Wow! This is another big surprise. Reindexer is able to handle approx. 3200 requests per second at average time of 0.9 milliseconds. But the biggest jump is the fact that with 10 users simultaneously, Reindexer is capable to handle approx. 8000 requests per second with 99% of the requests under 5 milliseconds.

If you increase the number of workers to 100, this is how Reindexer performs

go run . --reindexer --workers 100

# Query database continuously with 100 users simultaneously
 No. of queries batch  : 53093
 No. of queries / sec  : 10618
 Min query time        : 0.225ms
 Max query time(100%)  : 78.816ms
 Max query time(99%)   : 49.470ms
 Max query time(90%)   : 34.738ms
 Avg query time        : 9.372ms
 Total no. of queries  : 263005
 Total no. of error    : 0

You can see that the number of queries per second increased by 2000, not that much but the latency increases significantly from 5 to almost 50 milliseconds, and the most important part is that there are no errors.

Let’s see how PostgreSQL performs when you have 100 workers

# you might have to setup the database again if you did the clean up
go run . --postgres --workers 100

# Query database continuously with 100 users simultaneously
No. of queries batch  : 13682
No. of queries / sec  : 2736
Min query time        : 0.849ms
Max query time(100%)  : 1811.996ms
Max query time(99%)   : 361.879ms
Max query time(90%)   : 92.713ms
Avg query time        : 36.372ms
Total no. of queries  : 71547
Total no. of error    : 38

And the results are showing that if the number of simultaneous users increases from 10 to 100 PostgreSQL can handle 700 additional requests per second with a 361 millisecond latency.

There one more important fact.

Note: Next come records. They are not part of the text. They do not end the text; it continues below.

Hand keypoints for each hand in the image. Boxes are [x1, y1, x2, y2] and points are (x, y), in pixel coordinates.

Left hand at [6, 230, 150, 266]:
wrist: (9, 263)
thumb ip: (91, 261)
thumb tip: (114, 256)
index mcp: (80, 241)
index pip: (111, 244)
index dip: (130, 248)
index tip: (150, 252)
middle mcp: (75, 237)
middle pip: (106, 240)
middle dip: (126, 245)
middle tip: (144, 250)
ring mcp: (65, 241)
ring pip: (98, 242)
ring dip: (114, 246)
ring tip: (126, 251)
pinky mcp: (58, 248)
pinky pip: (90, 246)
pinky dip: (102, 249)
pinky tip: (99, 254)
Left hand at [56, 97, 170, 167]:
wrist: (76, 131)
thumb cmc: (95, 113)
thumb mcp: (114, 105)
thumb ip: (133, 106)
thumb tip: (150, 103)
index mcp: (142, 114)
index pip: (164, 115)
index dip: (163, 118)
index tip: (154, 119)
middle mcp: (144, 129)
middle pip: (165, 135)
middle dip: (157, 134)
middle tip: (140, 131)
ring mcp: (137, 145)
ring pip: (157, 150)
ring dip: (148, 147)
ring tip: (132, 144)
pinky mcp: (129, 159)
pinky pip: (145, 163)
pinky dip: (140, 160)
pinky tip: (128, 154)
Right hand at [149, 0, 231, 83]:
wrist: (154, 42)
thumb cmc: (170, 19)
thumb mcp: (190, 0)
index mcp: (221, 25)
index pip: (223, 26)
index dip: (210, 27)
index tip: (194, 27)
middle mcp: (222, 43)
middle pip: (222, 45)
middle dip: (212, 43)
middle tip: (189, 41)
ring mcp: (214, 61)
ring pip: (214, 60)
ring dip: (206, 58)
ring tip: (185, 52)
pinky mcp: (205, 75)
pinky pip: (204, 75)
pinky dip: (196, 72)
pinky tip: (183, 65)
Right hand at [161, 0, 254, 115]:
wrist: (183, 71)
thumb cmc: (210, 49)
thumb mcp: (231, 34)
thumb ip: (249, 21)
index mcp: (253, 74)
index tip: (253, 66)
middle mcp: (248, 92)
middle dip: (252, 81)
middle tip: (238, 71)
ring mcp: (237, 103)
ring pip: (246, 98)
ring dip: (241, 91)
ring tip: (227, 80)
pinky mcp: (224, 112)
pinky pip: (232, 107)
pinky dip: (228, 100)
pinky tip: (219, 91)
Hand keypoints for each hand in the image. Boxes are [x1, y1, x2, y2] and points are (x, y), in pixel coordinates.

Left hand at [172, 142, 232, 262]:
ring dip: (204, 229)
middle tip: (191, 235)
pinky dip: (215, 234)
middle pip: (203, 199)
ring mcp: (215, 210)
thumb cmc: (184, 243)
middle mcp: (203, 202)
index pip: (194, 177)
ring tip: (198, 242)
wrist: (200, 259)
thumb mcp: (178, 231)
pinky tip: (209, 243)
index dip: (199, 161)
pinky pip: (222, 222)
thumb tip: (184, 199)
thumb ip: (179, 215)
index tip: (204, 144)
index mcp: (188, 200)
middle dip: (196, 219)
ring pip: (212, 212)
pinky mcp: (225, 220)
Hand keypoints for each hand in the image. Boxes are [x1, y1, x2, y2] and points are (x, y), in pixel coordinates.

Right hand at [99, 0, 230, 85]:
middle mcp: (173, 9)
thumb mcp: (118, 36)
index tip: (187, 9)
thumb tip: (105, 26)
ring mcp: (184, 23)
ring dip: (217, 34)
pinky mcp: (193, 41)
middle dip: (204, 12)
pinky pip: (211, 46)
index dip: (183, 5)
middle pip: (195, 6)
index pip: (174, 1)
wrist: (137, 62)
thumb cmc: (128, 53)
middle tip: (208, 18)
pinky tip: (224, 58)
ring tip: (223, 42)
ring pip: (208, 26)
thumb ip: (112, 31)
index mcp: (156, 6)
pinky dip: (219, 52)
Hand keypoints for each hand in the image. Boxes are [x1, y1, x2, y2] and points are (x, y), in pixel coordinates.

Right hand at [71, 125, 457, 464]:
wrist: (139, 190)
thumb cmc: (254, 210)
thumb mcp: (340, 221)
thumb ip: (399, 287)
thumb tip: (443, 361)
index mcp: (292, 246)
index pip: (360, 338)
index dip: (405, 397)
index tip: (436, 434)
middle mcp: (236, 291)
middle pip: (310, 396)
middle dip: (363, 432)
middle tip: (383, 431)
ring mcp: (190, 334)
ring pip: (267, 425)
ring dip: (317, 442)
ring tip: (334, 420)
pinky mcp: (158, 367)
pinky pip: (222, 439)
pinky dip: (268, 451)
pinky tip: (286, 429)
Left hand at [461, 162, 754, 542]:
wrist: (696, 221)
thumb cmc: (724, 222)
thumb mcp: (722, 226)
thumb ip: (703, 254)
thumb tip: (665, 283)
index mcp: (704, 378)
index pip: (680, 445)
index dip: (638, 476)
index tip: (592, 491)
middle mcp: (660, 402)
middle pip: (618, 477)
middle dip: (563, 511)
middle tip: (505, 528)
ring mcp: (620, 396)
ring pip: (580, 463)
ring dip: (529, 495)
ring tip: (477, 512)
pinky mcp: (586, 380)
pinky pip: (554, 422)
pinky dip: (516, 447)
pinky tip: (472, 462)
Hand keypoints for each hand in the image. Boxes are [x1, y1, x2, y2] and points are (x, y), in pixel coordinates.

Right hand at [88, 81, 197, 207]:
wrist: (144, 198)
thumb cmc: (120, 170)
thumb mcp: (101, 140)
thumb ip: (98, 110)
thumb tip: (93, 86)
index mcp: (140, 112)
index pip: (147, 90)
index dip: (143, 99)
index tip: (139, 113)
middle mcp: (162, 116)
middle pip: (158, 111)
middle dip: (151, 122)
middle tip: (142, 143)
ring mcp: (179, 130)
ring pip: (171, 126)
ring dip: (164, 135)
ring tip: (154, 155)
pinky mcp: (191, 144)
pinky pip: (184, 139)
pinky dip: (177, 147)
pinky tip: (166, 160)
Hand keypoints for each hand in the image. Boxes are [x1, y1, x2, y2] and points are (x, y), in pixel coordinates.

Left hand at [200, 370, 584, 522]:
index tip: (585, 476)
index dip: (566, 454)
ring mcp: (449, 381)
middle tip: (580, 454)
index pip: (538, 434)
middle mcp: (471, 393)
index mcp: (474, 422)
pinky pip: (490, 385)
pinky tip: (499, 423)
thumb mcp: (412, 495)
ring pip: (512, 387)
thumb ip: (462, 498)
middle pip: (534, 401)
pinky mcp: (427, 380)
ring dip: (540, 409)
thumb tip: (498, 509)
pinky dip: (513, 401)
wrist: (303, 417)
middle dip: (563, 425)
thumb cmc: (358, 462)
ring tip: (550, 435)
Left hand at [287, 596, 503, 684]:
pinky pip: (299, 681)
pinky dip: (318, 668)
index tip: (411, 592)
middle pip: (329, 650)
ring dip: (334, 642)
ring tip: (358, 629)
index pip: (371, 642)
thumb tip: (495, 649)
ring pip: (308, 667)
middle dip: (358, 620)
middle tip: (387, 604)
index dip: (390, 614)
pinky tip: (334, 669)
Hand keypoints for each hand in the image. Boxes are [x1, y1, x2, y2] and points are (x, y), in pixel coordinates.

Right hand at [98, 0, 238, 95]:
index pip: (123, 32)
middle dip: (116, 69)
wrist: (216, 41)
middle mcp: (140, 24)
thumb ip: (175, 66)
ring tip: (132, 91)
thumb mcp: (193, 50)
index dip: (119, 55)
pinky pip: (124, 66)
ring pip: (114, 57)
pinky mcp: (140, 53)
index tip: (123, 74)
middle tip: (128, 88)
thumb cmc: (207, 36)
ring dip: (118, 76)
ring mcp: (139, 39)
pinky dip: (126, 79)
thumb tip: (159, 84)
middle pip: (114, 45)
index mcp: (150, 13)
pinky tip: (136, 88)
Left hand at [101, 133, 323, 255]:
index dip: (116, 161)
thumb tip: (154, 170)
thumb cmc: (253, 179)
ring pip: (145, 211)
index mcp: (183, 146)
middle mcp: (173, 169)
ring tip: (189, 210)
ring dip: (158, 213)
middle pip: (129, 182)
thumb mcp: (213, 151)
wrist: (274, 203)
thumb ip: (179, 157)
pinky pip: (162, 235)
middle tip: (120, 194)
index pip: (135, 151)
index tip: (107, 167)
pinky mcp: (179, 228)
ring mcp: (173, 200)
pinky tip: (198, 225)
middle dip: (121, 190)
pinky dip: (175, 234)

At 100 workers the number of errors increased from 0 to 38, and this is a very important indicator that shows that your users will experience errors in the system, not just delays. So you have to adjust your code to handle this gracefully. Nothing is worst than an error page.

Conclusion

After all of this, my conclusion is that you always have to test the performance of your chosen database engine. Do not make a decision just based on what others are saying. Test it also on the actual hardware, cloud or on premise. You might be surprised by the results you will get. And if you think this is just something that is useful only at the beginning of the project, you are wrong. You can use it later to tweak the setting of your database deployment to perform as you expect it.

You can find the source code of this repository here github.com/gabihodoroaga/database-benchmark.